··· Document excerpt ···
I just wanted to add some feedback to this post. We have had great success in backing up open PST files.  Many of our laptop users have PST files in the gigabytes and they backup without a problem on the block level.  In fact, to my suprise, when we rolled out Office SP2 and the PST/OST file structure was changed (Resulting in an average 20% growth in data), only that 20% was trasffered over the WAN.  It did not trigger a complete re-transfer of the "new" PST file.

About the only issue we see is the need to repair a PST file after we restore it from the recovery server.  These are usually PST files that were backed up while Outlook was open.  The repair is always successful.

As far as compression, the storage requirements of a PST file are about the same as ZIPPING the file.  Around 40-60% compression.  If the e-mail is mostly text with few attachements, it is much higher.

Where you see the 15:1 compression is with redudant file elimination.  Example

Winxp image with MS office and other standard applications (5gb).  All PCs in this example use this image and the only unique data is their PST file. We'll assume 50% compression on the PST.

RS BLOB storage requirement.
PC 1 (1gb pst) - 4.5gb  (The first copy of all the apps in the image compressed down to 4gb, then 500mb compressed for the PST)
PC2 (2gb pst) - 1.0gb (The app files in the image are all redudant so they are not trassferred over the WAN and do not require additional BLOB storage)

PC3 (3gb pst) - 1.5gb
PC4 (500mb pst) - 250mb

etc etc.
···
_Exercise instructions_.
• A. According to the PST backup post, what compression does a PST file typically get?
• B. In the PST backup post, shorten the paragraph that begins "About the only issue we see" while keeping its main facts.
• C. Reproduce everything in the PST backup post from "As far as compression, the" down to "BLOB storage requirement.".
The data comes from a separate, unrelated source.
··· Dataset excerpts ···
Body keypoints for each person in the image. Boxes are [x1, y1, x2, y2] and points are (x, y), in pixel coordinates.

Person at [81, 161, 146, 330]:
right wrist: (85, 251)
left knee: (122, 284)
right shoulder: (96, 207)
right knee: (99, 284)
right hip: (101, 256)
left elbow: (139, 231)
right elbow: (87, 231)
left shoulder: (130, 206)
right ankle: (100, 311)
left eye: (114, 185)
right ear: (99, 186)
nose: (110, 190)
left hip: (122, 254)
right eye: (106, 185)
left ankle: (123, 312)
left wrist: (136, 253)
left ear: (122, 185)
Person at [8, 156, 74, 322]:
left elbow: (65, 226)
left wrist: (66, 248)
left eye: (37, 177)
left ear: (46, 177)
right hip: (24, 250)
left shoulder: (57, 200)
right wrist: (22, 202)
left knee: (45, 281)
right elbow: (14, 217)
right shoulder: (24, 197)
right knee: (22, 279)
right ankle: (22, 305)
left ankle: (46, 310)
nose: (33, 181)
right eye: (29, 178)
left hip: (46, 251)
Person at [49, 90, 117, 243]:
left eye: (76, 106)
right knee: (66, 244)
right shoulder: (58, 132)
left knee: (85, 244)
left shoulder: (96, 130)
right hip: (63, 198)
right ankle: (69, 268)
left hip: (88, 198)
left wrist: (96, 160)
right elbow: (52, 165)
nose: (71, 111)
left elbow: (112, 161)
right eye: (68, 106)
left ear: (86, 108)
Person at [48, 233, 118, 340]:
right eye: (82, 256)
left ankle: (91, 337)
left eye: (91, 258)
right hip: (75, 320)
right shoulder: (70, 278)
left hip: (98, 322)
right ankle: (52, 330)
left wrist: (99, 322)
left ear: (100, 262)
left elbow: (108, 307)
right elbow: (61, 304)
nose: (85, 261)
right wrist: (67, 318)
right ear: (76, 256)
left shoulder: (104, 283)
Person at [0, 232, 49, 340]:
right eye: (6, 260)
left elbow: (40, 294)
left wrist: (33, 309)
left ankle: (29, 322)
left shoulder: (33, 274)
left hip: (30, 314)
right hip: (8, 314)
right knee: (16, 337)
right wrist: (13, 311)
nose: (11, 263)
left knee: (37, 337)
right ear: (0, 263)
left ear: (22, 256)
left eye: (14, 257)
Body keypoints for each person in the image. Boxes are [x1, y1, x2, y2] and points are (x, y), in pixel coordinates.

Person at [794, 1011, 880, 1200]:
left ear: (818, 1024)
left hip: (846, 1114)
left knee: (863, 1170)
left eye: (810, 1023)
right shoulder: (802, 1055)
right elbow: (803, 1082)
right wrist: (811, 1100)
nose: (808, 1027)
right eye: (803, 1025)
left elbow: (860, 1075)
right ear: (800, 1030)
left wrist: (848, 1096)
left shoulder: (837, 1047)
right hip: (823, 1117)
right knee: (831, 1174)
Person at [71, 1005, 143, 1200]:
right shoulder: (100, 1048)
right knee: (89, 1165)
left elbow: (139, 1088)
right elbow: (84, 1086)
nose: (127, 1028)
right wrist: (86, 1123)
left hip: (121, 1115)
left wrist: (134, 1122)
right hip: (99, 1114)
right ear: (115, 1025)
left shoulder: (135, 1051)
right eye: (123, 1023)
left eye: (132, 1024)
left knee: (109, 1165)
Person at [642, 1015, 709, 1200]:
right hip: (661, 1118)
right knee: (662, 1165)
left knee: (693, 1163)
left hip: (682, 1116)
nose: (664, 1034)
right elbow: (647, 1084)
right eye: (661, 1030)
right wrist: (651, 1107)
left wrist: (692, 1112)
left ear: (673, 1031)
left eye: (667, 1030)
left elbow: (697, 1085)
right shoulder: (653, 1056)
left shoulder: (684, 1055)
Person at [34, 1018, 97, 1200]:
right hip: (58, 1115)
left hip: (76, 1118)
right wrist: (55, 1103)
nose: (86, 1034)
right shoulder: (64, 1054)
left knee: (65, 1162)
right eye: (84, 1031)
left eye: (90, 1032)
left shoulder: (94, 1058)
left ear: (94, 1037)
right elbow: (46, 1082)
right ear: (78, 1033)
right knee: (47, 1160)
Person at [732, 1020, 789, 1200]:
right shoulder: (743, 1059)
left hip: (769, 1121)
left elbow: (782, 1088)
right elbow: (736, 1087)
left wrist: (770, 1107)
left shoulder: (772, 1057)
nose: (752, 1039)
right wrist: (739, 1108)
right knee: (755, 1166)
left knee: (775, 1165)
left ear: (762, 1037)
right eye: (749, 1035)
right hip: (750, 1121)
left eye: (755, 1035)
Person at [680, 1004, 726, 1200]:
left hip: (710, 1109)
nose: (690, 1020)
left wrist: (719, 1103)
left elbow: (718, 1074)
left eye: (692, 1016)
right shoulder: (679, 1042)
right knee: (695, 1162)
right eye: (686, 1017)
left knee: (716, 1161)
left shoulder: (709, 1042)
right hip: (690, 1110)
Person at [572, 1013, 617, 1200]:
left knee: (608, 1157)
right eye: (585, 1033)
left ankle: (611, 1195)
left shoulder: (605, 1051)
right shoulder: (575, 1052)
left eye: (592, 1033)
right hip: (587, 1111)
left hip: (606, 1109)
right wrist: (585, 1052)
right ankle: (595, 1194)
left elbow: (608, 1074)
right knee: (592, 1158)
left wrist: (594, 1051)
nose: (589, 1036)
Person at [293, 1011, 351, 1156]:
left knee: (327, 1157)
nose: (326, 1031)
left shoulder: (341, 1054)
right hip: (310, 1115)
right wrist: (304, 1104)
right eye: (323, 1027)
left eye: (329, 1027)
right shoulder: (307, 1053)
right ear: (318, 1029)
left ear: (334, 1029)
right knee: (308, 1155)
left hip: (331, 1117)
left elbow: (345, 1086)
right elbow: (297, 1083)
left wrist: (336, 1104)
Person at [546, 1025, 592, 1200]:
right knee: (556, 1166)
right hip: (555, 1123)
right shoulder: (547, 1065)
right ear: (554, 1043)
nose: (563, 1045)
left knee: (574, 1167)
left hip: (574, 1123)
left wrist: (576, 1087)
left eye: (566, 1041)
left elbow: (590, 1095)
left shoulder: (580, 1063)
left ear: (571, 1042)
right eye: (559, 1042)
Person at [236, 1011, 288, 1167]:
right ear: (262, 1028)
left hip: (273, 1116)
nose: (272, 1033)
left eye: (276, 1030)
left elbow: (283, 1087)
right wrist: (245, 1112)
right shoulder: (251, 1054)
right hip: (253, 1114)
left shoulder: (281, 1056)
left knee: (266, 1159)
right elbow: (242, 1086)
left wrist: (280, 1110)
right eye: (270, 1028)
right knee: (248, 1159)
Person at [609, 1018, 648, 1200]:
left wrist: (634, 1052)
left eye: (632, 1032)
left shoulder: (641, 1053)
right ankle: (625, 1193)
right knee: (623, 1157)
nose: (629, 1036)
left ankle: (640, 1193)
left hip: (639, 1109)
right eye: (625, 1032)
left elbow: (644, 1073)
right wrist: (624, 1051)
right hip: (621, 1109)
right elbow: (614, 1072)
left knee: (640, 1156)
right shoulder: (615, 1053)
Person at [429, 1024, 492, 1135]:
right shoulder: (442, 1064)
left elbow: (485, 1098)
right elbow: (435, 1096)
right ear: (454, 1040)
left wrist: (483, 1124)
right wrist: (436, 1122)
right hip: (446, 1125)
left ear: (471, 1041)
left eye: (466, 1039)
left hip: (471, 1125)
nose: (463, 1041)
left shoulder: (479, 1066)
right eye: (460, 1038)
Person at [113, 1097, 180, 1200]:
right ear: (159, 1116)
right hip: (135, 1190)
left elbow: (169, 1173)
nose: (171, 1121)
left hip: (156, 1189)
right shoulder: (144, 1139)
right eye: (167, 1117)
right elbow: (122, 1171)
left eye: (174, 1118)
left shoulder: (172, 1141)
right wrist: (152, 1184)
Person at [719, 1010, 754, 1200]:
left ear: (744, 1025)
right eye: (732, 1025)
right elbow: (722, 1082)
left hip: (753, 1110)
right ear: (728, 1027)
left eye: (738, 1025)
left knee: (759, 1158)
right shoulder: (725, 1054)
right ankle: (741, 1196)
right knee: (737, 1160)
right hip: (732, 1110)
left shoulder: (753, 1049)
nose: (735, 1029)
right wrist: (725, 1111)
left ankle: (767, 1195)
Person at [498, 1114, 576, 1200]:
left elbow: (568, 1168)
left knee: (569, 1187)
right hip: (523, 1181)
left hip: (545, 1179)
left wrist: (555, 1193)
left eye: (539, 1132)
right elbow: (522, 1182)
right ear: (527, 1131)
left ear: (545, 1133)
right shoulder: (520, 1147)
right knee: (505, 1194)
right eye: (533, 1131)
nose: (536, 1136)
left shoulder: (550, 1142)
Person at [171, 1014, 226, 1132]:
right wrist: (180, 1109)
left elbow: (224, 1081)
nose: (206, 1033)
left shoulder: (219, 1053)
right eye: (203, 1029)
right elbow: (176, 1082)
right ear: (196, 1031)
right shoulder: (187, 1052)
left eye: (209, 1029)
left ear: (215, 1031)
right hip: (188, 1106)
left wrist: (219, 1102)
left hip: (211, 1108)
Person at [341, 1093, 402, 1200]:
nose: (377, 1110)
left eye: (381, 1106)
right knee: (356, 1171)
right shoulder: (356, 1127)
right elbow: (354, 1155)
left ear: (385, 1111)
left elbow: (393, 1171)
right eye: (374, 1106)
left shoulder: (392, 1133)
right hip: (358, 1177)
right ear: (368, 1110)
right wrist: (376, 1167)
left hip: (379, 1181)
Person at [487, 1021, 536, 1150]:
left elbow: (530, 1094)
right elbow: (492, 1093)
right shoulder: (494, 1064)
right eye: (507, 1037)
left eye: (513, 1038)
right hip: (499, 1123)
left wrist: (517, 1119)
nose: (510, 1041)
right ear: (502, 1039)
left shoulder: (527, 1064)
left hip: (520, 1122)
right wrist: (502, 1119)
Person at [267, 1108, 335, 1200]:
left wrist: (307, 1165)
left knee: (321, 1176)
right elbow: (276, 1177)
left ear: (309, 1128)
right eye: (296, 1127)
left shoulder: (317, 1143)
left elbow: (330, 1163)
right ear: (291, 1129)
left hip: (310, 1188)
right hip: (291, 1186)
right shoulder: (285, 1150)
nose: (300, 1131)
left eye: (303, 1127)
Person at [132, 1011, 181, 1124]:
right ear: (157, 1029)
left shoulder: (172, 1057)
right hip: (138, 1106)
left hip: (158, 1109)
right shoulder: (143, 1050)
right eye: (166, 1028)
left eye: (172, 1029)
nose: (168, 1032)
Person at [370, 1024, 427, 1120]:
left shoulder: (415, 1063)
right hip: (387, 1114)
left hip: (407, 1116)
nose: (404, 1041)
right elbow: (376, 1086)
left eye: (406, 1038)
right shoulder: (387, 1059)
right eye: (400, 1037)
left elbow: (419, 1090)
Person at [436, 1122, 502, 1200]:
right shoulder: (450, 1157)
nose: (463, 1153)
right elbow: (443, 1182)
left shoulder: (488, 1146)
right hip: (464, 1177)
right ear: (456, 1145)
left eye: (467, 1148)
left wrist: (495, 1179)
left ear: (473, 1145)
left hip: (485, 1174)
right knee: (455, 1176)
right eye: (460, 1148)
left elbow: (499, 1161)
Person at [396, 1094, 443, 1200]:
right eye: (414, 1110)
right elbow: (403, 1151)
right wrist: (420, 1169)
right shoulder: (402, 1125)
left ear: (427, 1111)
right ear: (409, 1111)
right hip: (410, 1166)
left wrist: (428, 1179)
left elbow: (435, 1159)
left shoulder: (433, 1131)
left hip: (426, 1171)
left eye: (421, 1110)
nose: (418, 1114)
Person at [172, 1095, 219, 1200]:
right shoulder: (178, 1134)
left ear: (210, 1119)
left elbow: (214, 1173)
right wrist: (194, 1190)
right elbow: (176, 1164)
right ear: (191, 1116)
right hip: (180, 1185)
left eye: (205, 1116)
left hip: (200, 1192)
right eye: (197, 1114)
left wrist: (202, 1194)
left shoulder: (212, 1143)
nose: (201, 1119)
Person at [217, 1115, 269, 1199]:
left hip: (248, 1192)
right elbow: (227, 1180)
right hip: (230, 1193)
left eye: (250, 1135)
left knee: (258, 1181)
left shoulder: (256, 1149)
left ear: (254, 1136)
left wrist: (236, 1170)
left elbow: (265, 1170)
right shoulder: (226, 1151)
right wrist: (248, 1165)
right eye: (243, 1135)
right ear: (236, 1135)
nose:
···
_Answers below_.
• A. Around 40-60% compression, about the same as zipping the file.

• B. The main issue is that PST files sometimes need repair after being restored from the recovery server, usually those backed up while Outlook was open. The repair always succeeds.

• C.
As far as compression, the storage requirements of a PST file are about the same as ZIPPING the file.  Around 40-60% compression.  If the e-mail is mostly text with few attachements, it is much higher.

Where you see the 15:1 compression is with redudant file elimination.  Example

Winxp image with MS office and other standard applications (5gb).  All PCs in this example use this image and the only unique data is their PST file. We'll assume 50% compression on the PST.

RS BLOB storage requirement.